Under such a scenario, Williams stated that one would expect to see some of the following properties: the more evolutionary ancient groups of the biota should occur in temporary waters; much of the biota living in permanent waters should retain effective dispersal mechanisms—to counter the geological ephemerality of their habitats and as a reflection of their lineage; many of the 'active migrants' of the permanent lentic biota, should persist in lotic habitats, or have close relatives which do; and overall species richness in temporary waters should be greater than in permanent freshwaters.
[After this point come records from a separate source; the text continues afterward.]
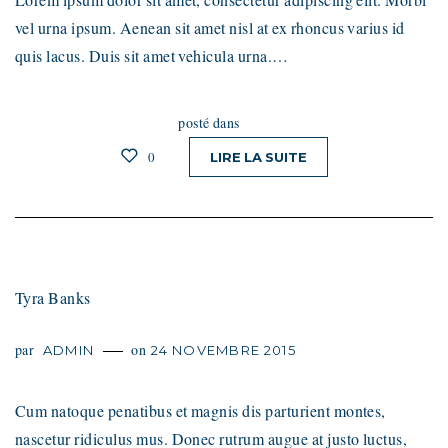
vel urna ipsum. Aenean sit amet nisl at ex rhoncus varius id
quis lacus. Duis sit amet vehicula urna.…
posté dans
0
LIRE LA SUITE
Tyra Banks
par
on
ADMIN
24 NOVEMBRE 2015
Cum natoque penatibus et magnis dis parturient montes,
nascetur ridiculus mus. Donec rutrum augue at justo luctus,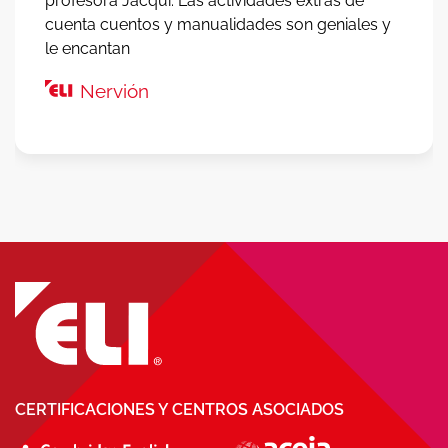
profesora Jacqui. Las actividades extras de
cuenta cuentos y manualidades son geniales y
le encantan
Nervión
CERTIFICACIONES Y CENTROS ASOCIADOS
Evidence from the literature provides some support for each of these properties (Tasch 1969; Elgmork 1980; Fernando 1980; Schram 1986; Fernando and Holcik 1989; Lake et al. 1988); (7) with increasing interest in land-water ecotones, the margins of temporary ponds and streams have the potential to be important sites for modelling hydrological processes, nutrient transport and transformation, and the role played by the biota (Bradley and Brown 1997; Giudicelli and Bournard 1997); and (8) there is now evidence to indicate that variations in the physical environment of inland waters impact both molecular and morphological evolution by changing mutation rates and by exposing (through genotype-environment interactions) otherwise cryptic variation. Extreme environments tend to accelerate morphological change, promoting diversification (Hebert 1999). Temporary waters may be important sites of such altered rates of molecular evolution and, therefore, worth further study.